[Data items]
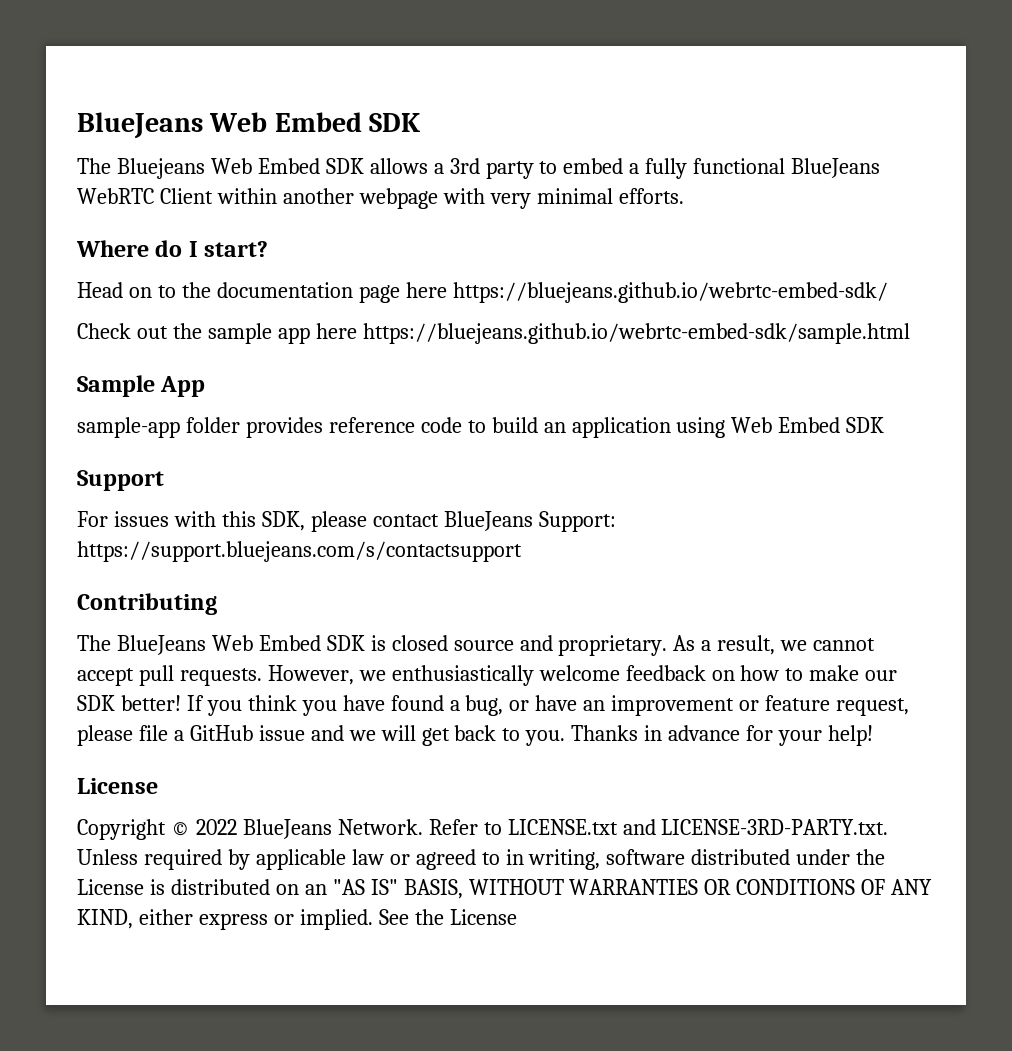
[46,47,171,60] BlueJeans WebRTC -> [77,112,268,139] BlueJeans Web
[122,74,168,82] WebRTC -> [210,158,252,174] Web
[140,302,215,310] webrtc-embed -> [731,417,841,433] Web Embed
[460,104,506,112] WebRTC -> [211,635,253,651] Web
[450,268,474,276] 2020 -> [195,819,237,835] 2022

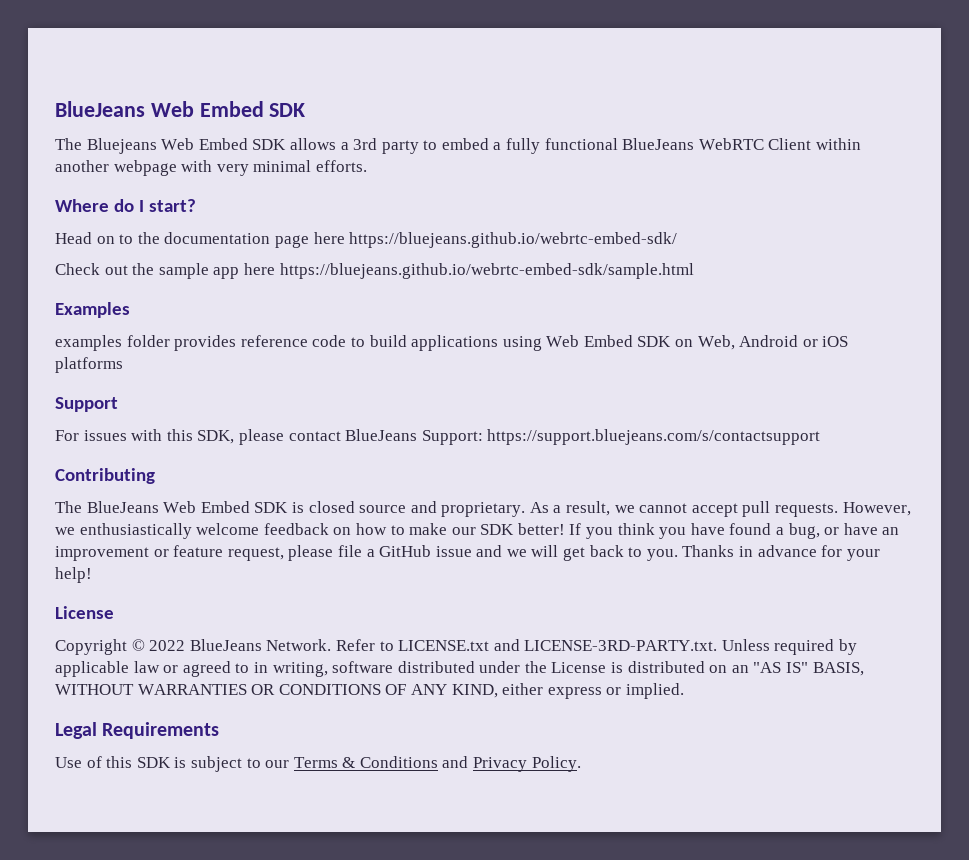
[77,375,206,397] [77,417,180,438] Sample App // sample-app -> [55,302,130,318] [55,335,122,351] Examples // examples
[543,417,671,438] an application -> [411,335,499,351] applications
(885, 425) none -> [675,335,849,350] [55,357,123,373] on Web, Android or iOS platforms
[378,909,517,925] See the License -> [55,722,220,739] [55,756,581,772] // Legal Requirements // Use of this SDK is subject to our Terms & Conditions and Privacy Policy.

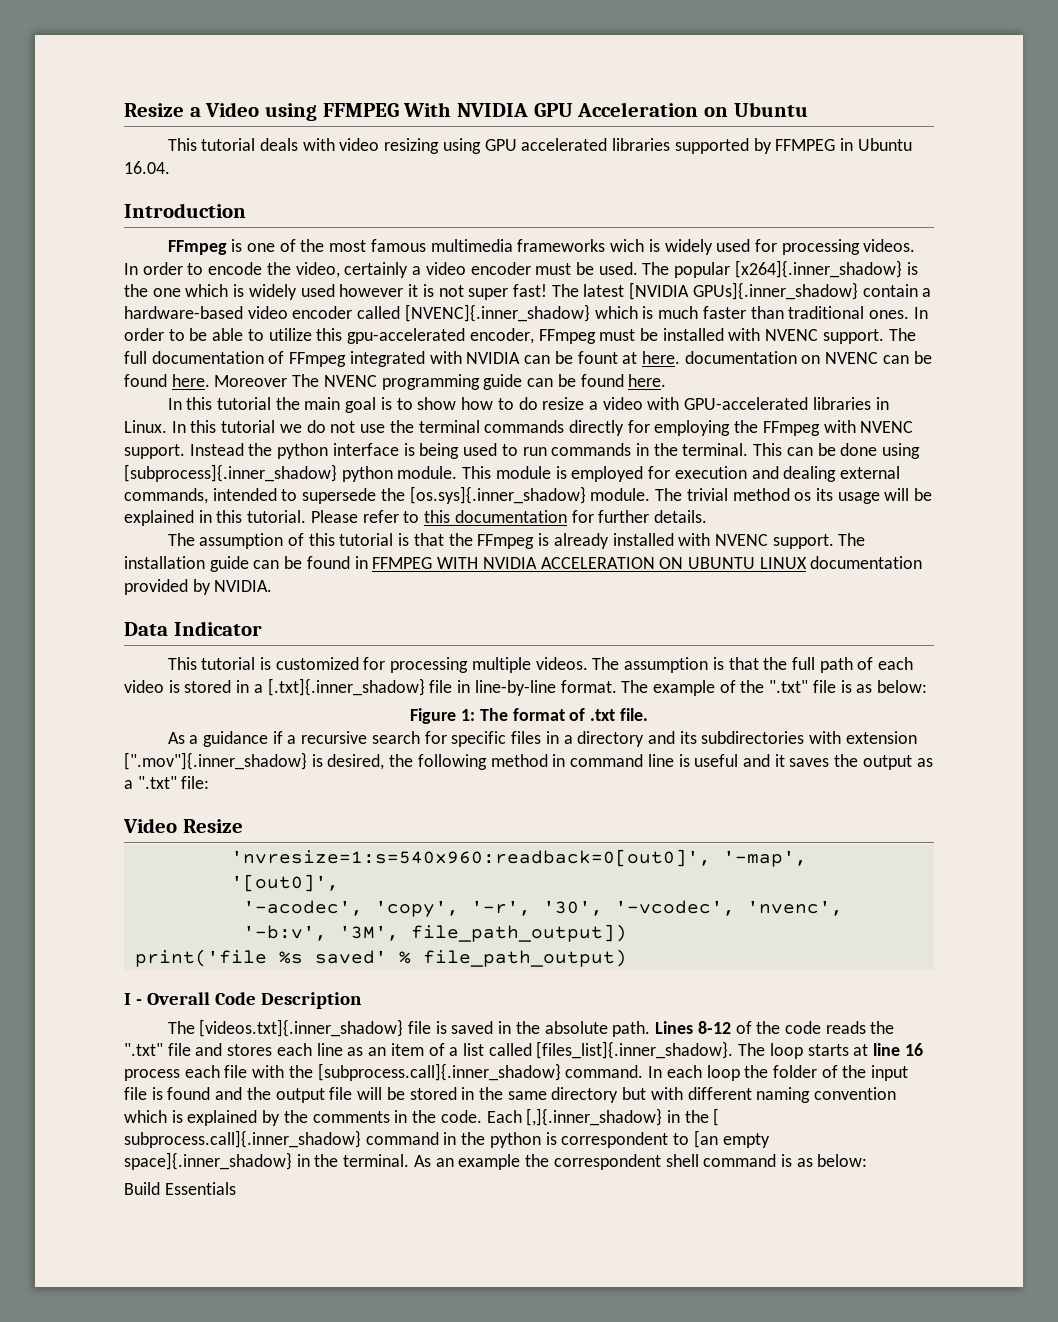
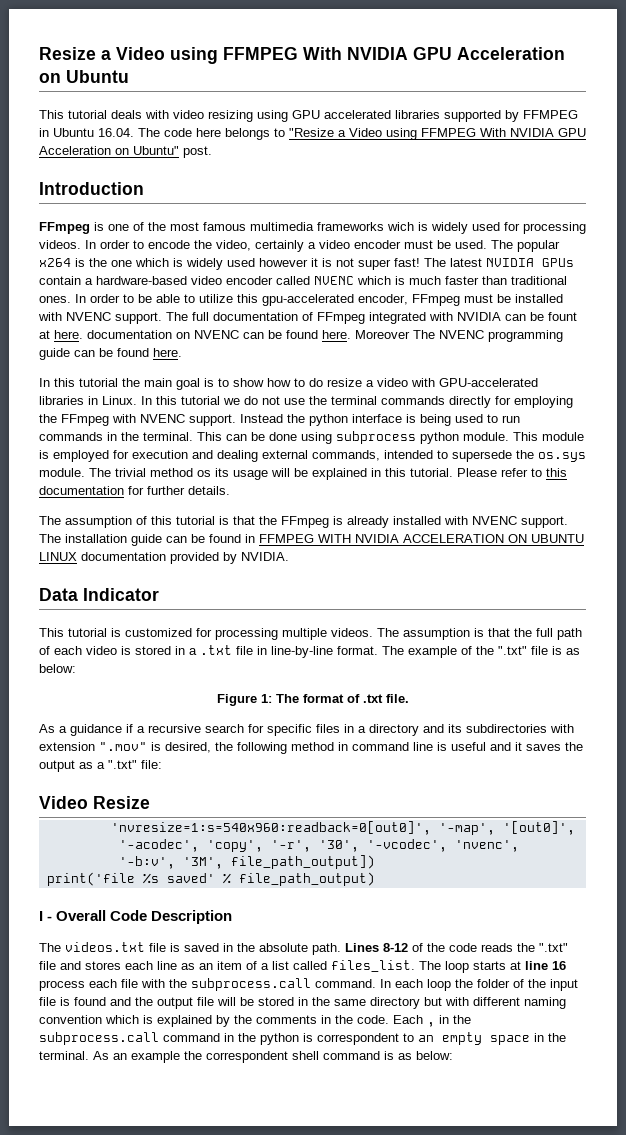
(170, 167) none -> [138,128,586,140] [39,146,212,158] The code here belongs to "Resize a Video using FFMPEG With NVIDIA GPU Acceleration on Ubuntu" post.
[734,260,902,278] [x264]{.inner_shadow} -> [39,258,71,267] x264
[629,282,858,300] [NVIDIA GPUs]{.inner_shadow} -> [486,258,574,267] NVIDIA GPUs
[404,304,590,322] [NVENC]{.inner_shadow} -> [314,276,354,285] NVENC
[124,464,337,482] [subprocess]{.inner_shadow} -> [336,431,416,444] subprocess
[409,486,586,504] [os.sys]{.inner_shadow} -> [538,452,586,462] os.sys
[267,678,425,696] [.txt]{.inner_shadow} -> [200,645,232,655] .txt
[124,752,307,770] [".mov"]{.inner_shadow} -> [99,742,147,751] ".mov"
[199,1019,404,1037] [videos.txt]{.inner_shadow} -> [65,942,145,952] videos.txt
[536,1041,734,1059] [files_list]{.inner_shadow}. -> [331,960,415,972] files_list.
[317,1063,561,1081] [subprocess.call]{.inner_shadow} -> [191,978,311,991] subprocess.call
[526,1108,720,1126] [124,1130,361,1148] [,]{.inner_shadow} in the [ subprocess.call]{.inner_shadow} -> [427,1015,471,1027] [39,1032,159,1045] , in the subprocess.call
[693,1130,770,1148] [124,1152,292,1170] [an empty space]{.inner_shadow} -> [418,1032,530,1045] an empty space
[124,1182,236,1195] // Build Essentials -> (453, 1055) none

§ WHAT THIS TASK INVOLVES
Using the records above, filter out every line that lacks the string "call" and copy the rest.

§ FINISHED EXERCISE
[317,1063,561,1081] [subprocess.call]{.inner_shadow} -> [191,978,311,991] subprocess.call
[526,1108,720,1126] [124,1130,361,1148] [,]{.inner_shadow} in the [ subprocess.call]{.inner_shadow} -> [427,1015,471,1027] [39,1032,159,1045] , in the subprocess.call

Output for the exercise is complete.